9 octobre 1944. Tôt le matin, les Canadiens à Hoogerheide subissent une lourde attaque des parachutistes allemands. L’attaque est repoussée, mais les combats vont et viennent. Parfois, il y a une bataille pour une maison. Les combats se déplacent du jardin vers la cuisine et la chambre. Hoogerheide se trouve désormais au milieu de la première ligne.
À l’automne 1944, la majeure partie du Brabant est libérée. Il y a eu de nombreuses victimes et d’importants dégâts. Sur Omroep Brabant, vous pouvez lire chaque jour ce qui s’est passé il y a exactement quatre-vingts ans.
La situation est tendue à Hoogerheide depuis le début de la nuit. L’armée canadienne est en état d’alerte. Des renforts allemands arrivent toujours de Goirle, dans les bois en contrebas de Bergen op Zoom.
Des infiltrations ont lieu toute la nuit : des Fallschirmjäger (soldats de l’unité d’élite de l’armée allemande) tentent de se faufiler à travers les lignes canadiennes. Parfois, ils bombardent au mortier les Canadiens retranchés.

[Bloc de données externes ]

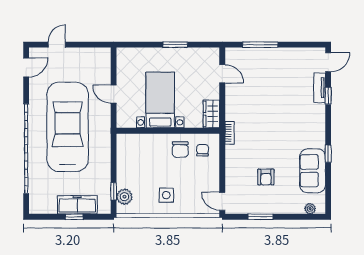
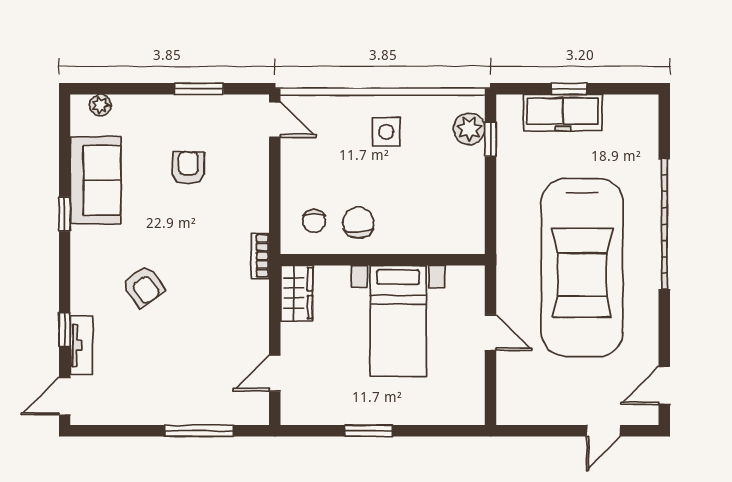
door: (222, 74) -> (275, 373), hinge flipped
armchair: (288, 117) -> (143, 286), added
garage door: (26, 149) -> (664, 224), width x0.73

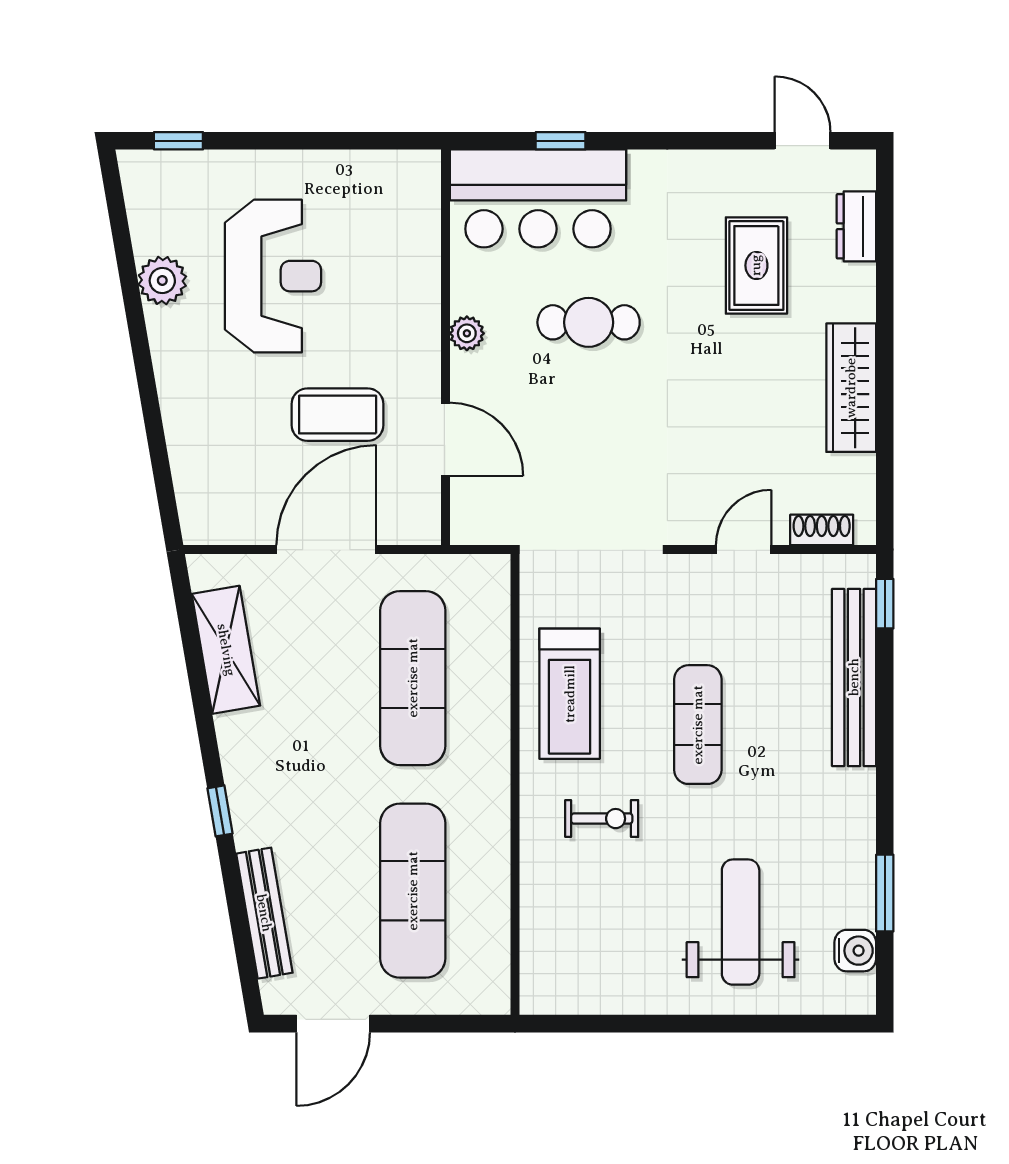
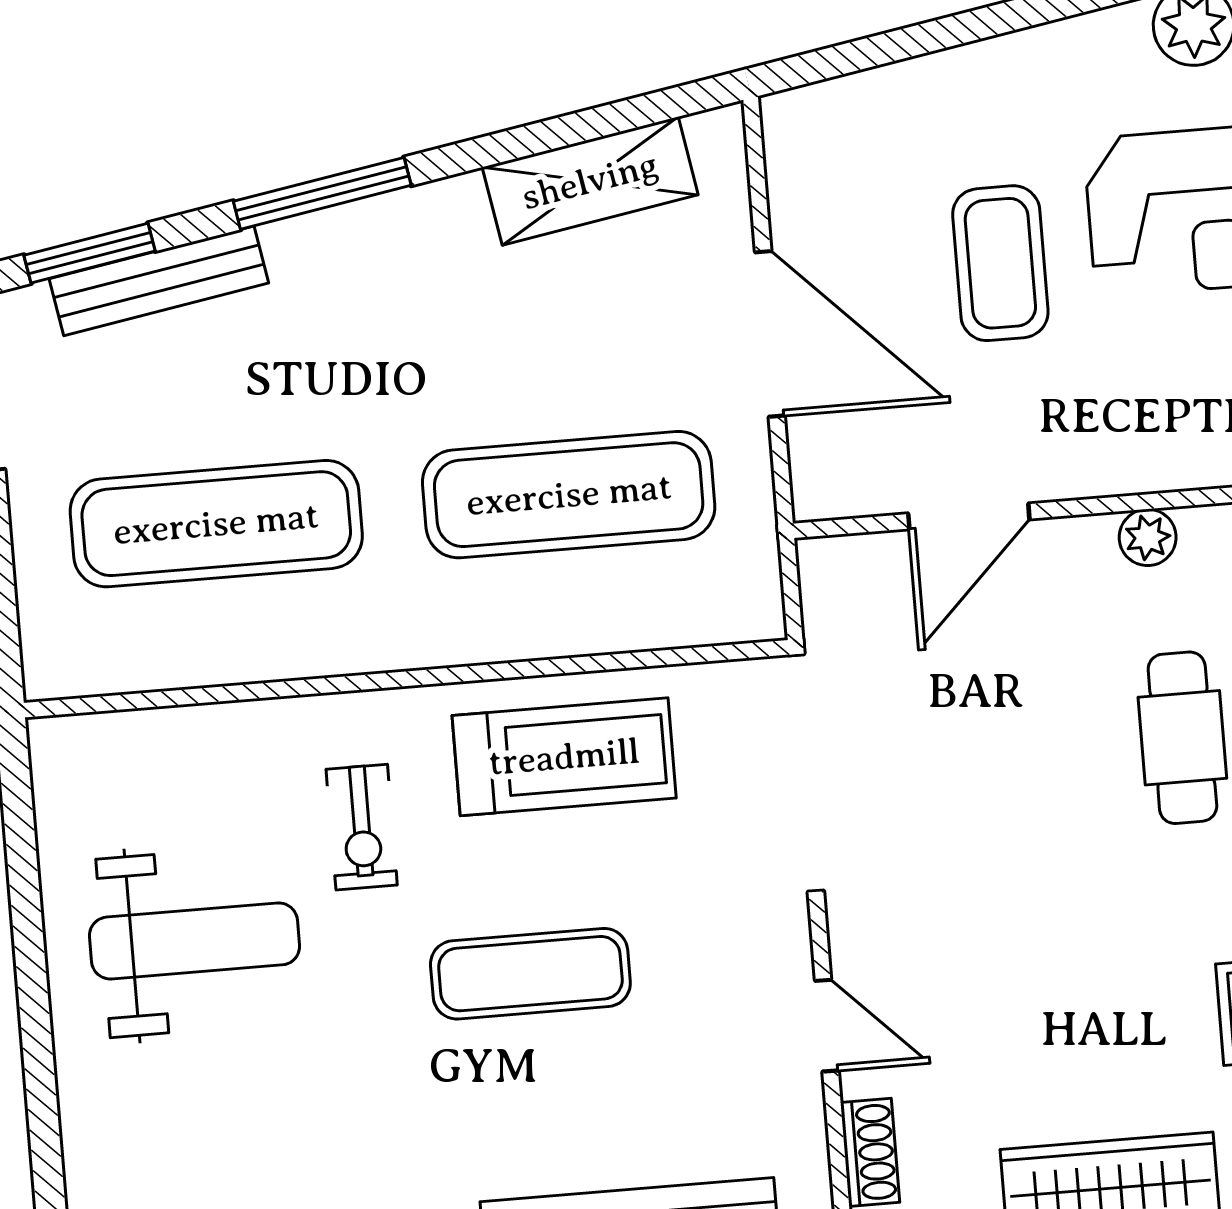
coffee table: (338, 415) -> (1000, 263), moved
treadmill: (570, 694) -> (564, 757), turned 180
window: (220, 811) -> (322, 193), width x2.17
weight bench: (741, 922) -> (195, 941), moved
window: (244, 953) -> (90, 253), added

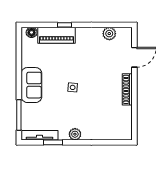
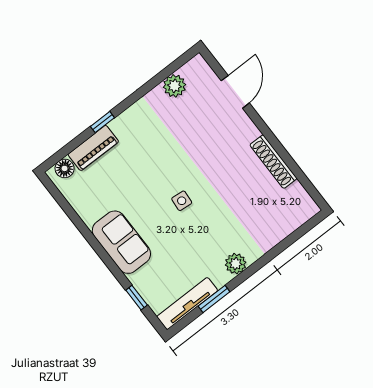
piano: (57, 35) -> (93, 148), width x0.73, depth x0.75
shoe rack: (127, 89) -> (273, 162), moved
window: (19, 115) -> (137, 298), width x0.46

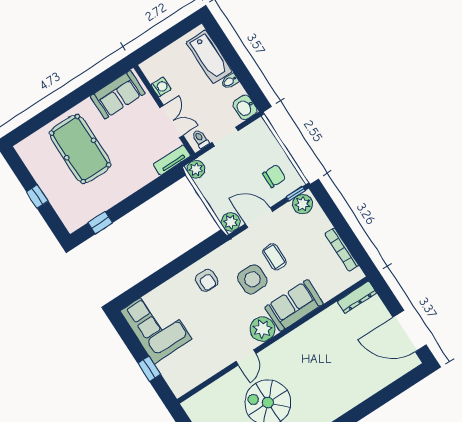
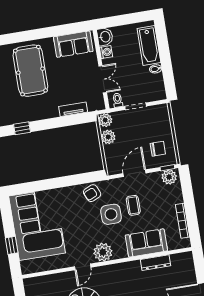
washbasin: (245, 107) -> (105, 37), moved, turned 180
tv unit: (172, 160) -> (73, 109), moved
door: (259, 218) -> (134, 173), hinge flipped
plant: (231, 222) -> (108, 137), moved
armchair: (207, 280) -> (92, 193), moved, turned 66
dresser: (357, 297) -> (155, 263), moved
sofa: (294, 305) -> (146, 243), moved
corner sofa: (156, 325) -> (37, 225), width x1.36, depth x1.36

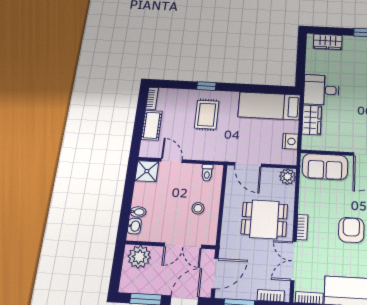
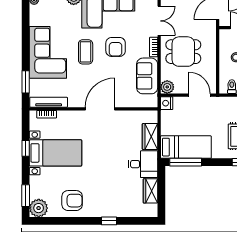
wardrobe: (328, 42) -> (150, 191), moved, turned -90
window: (271, 89) -> (186, 162), added
nightstand: (290, 141) -> (167, 103), moved
sofa: (325, 167) -> (147, 76), moved, turned -90

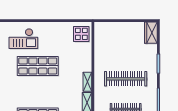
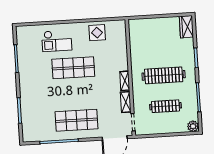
display table: (81, 34) -> (97, 33), moved

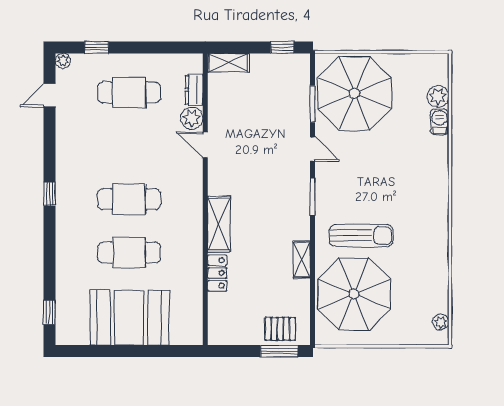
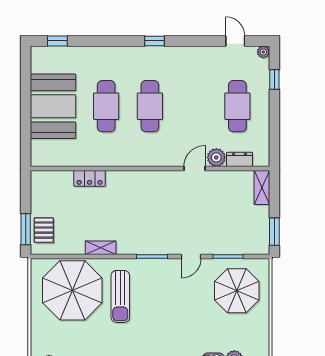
window: (282, 47) -> (274, 232), width x1.50
parasol: (354, 93) -> (237, 291), width x0.73, depth x0.73
shelving: (219, 224) -> (129, 180), removed

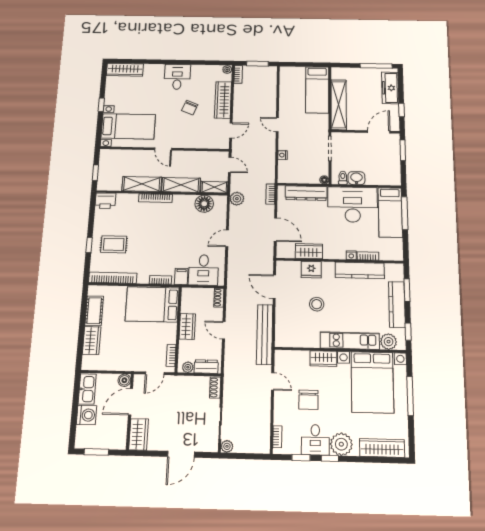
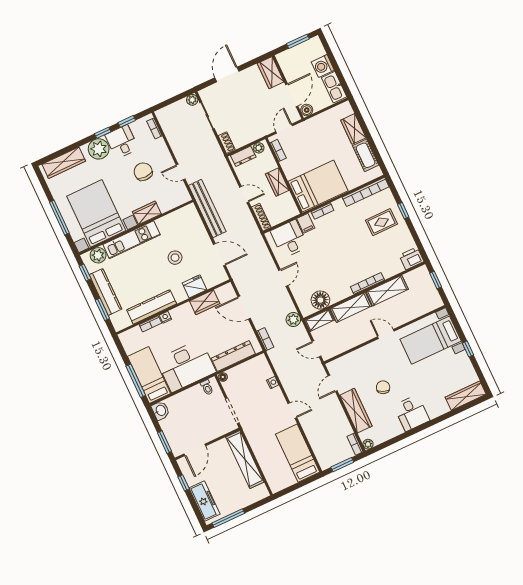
bed: (317, 90) -> (298, 453), moved
washbasin: (356, 178) -> (160, 411), moved, turned -90
shoe rack: (219, 298) -> (261, 217), width x1.43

Village fantôme Hoogerheide
Hoogerheide se transforme en un village fantôme rempli de maisons incendiées et détruites, d’épaves de véhicules militaires, de terriers et d’entonnoirs de bombes. Le cimetière a été détruit par les bombardements et les tombes sont ouvertes.
Malgré l’ordre d’évacuation allemand, de nombreux habitants sont restés. C’est trop dangereux de sortir. Mais quand les choses sont calmes, ils continuent de fuir. Le vol continue ainsi pendant des jours. Mais ce matin, il vaut mieux rester un moment au refuge.
Puis les choses démarrent tôt le matin. Fallschirmjäger lance une puissante contre-attaque à Hoogerheide. Ils attaquent les Canadiens du village de différents côtés. Y compris depuis la Duinstraat. Armes à feu, “rigide‘, soutenez les soldats qui avancent. Chars Sherman réussir à repousser l’attaque.
« Chambre toujours en notre possession »
À Hoogerheide, les combats font rage dans les rues, dans les cours et même dans les maisons. Dans la Raadhuisstraat, on se bat pour chaque mètre carré.
Un soldat allemand écrit plus tard dans son journal. “Les Canadiens sont entrés au numéro 19 par la cuisine, la chambre est toujours en notre possession.” C’est une bataille nerveuse, ondulante, en mouvements d’harmonica et pour chaque mètre carré.

Woensdrecht également sous le feu des critiques
Les tireurs d’élite représentent un grand danger et se cachent sur tout ce qui bouge. La zone se transforme en un terrible ‘zone de guerre‘. L’artillerie tire toute la journée. L’aviation alliée reste à l’écart, la météo est trop mauvaise et les perspectives ne sont pas bonnes non plus.
Outre Hoogerheide, Woensdrecht est également sous le feu des critiques. Un avion allié donne des instructions aux canons par radio et ils tirent sur les Allemands dans la Dorpsstraat et l’Onderstal.
“Des jeunes gars bien entraînés”
Les Canadiens ont déployé un lance-flammes sur l’Ossendrechtseweg. Les armoiries sont sur un Brencarrier, un petit véhicule à chenilles. Les incendies qu’ils provoquent chassent les Allemands de leurs positions. Au moins quarante personnes sont tuées ce jour des deux côtés.
Les Canadiens capturent au moins 31 hommes. Ils sont choqués : ces derniers jours, il s’agissait pour la plupart de soldats âgés et épuisés. Mais ces prisonniers de guerre sont des gars jeunes et bien entraînés. ‘La crème de la crème‘, c’est ainsi que les Canadiens les appellent dans leurs rapports.
Aide des soldats belges
En dehors des villages, les unités canadiennes se dirigent également vers la ligne ferroviaire Bergen op Zoom – Vlissingen. Ils reçoivent le soutien de militaires belges. Il s’agit d’une cinquantaine de volontaires militaires du « Bataillon de Marche » du Mouvement National Royaliste d’Anvers.
Les troupes se déplacent sur des digues et à travers des polders. C’est difficile. Une grande partie de la zone a été inondée par les forces d’occupation et les libérateurs sont vulnérables dans le paysage ouvert. Les jours vont encore être difficiles.